I have RH-A30. Will do a review some day, but for now I will just say they are good. I compared them in shop to ATH-M50, and I preferred them. It's because RH-A30 sound IMHO cleaner than ATH-M50. In shop I used Beethoven 3rd symphony, and Airport tune from J. O'Callaghan Subculture album.
First I tried ATH-M50 and played the symphony. I was really impressed with the sound ATH-M50 produce that I couldn't wait to see how RH-A30 will do, and so I tried them next. After just first few seconds I already noticed RH-A30 sound cleaner, more transparent. The high treble range on ATH-M50 to me sounded quite uncontrolled and imprecise, while on RH-A30 they sound extremely accurate. To put it in simple terms - I was in shock that cans for 200 euros can sound so good. Then I tried trance tune expecting some problems with low end, but I was surprised again - the low end was very present and well controlled. I just bought them and continued listening at home.

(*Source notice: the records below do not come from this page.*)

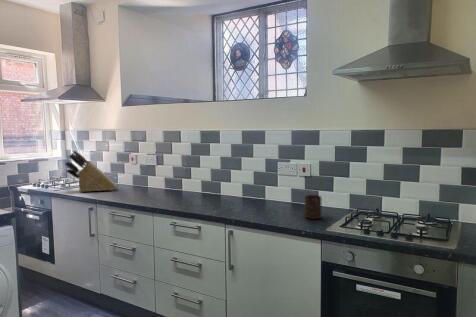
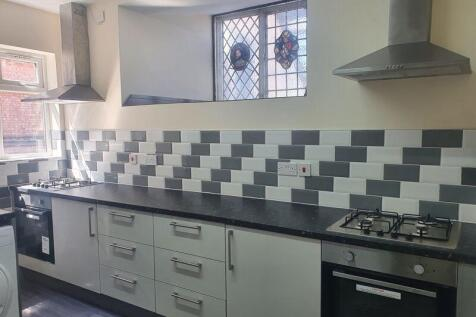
- cup [304,194,322,220]
- knife block [64,150,118,193]
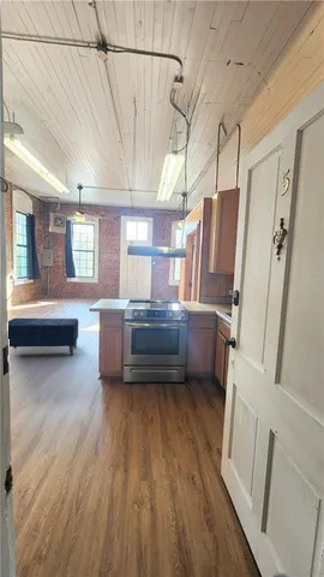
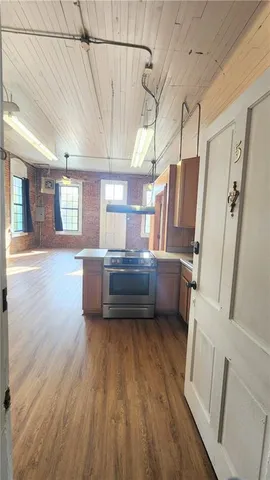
- bench [7,317,79,357]
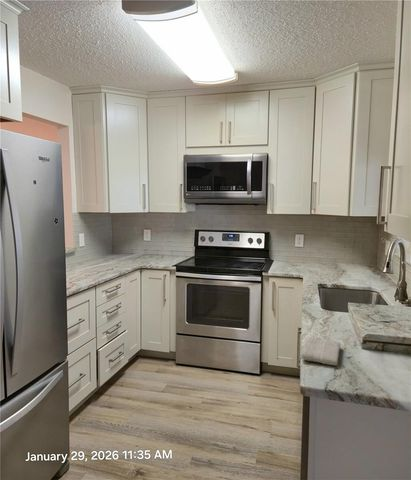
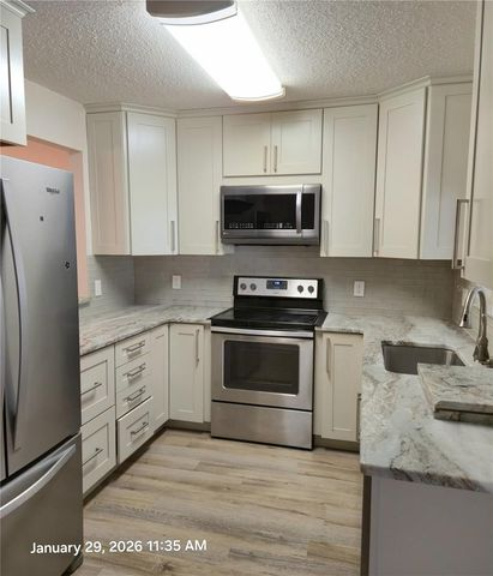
- washcloth [301,336,341,367]
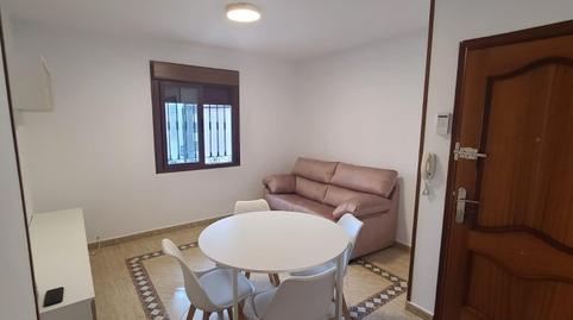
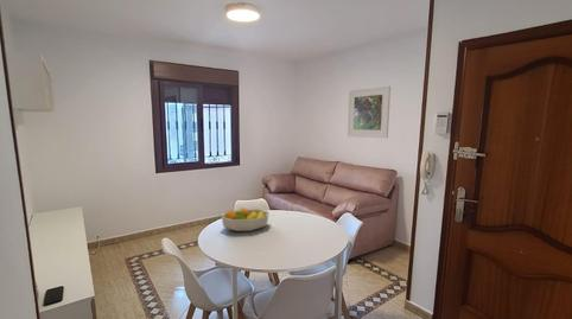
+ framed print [347,84,392,139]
+ fruit bowl [221,206,271,232]
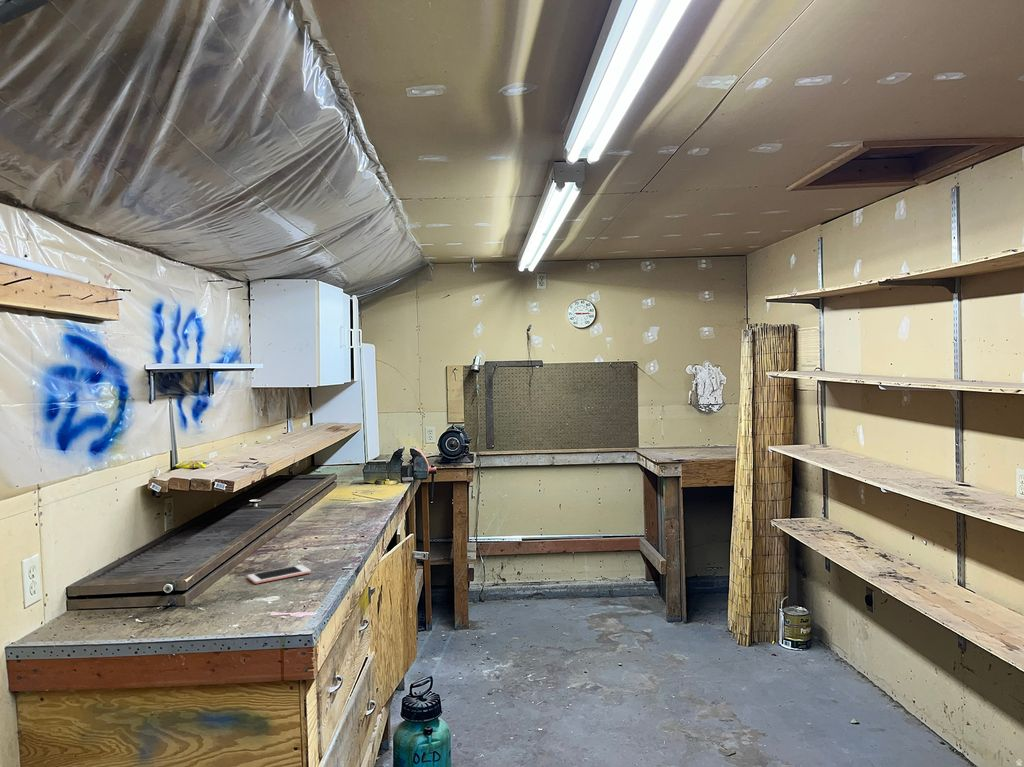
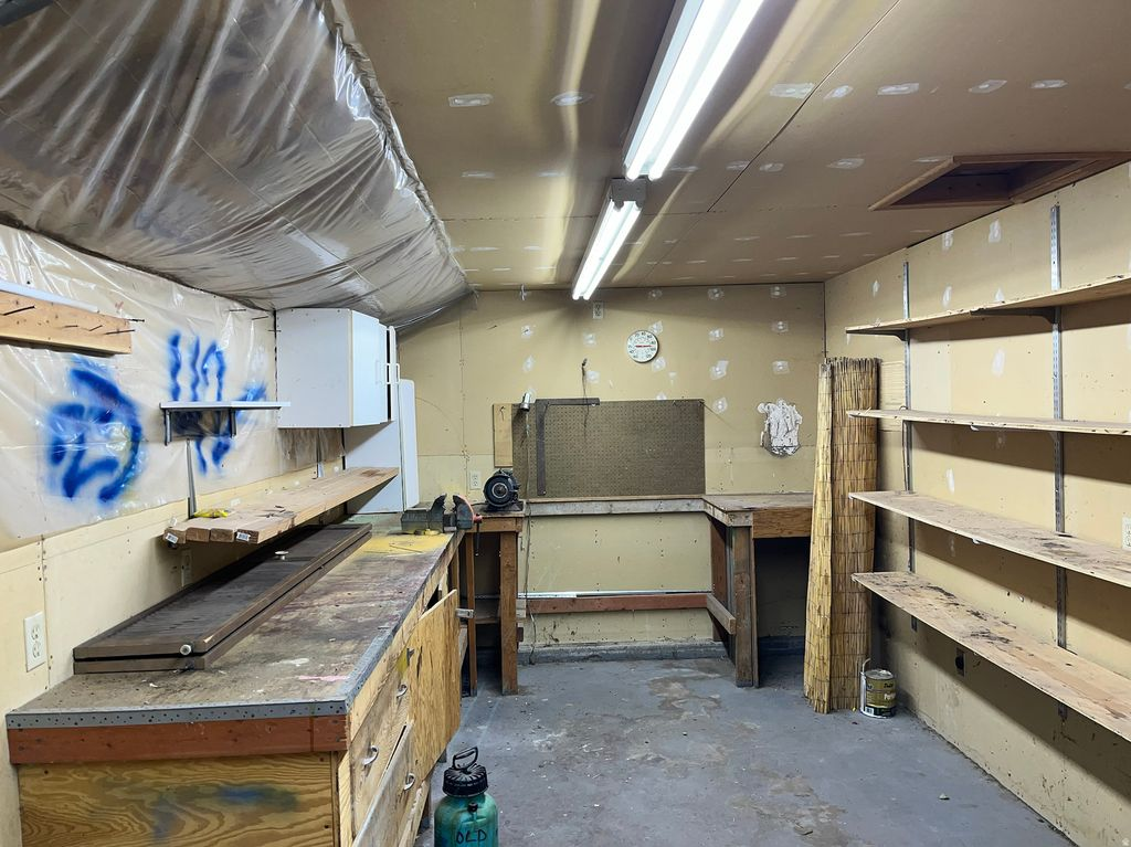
- cell phone [246,564,312,585]
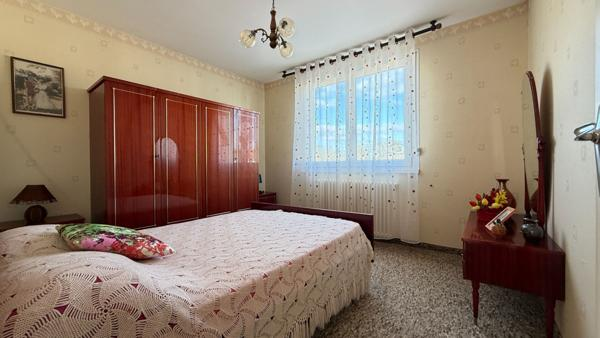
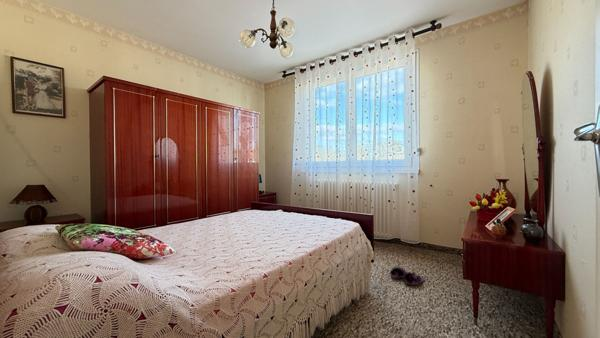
+ slippers [389,266,426,286]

I find them very hard to use with pop music, because most of pop is badly mastered, and on these cans you will hear all that. Apparently both classical music and electronic music are usually well mastered and in that case it is a genuine pleasure to listen to. I use headphone out of my NAD744 toslinked and set to Tone Defeat off course. I tried also headphone out of PMA500, but the I didn't like the soundstage. One that I get from NAD is really extreme, something very unique.
On these headphones the difference is easy to spot. Just lunch some game with 3D sound and you'll see how easily you can point out where the source of sound was. Not only direction, but also distance, you just know exactly where the sounds are coming from. When listening to symphony orchestra you will easily know where each section was located relative to microphone used for recording.
RH-A30 are my current favorite headphone. Before I was considering getting HD600, but now I just know it's not going to happen, because these cans sound better.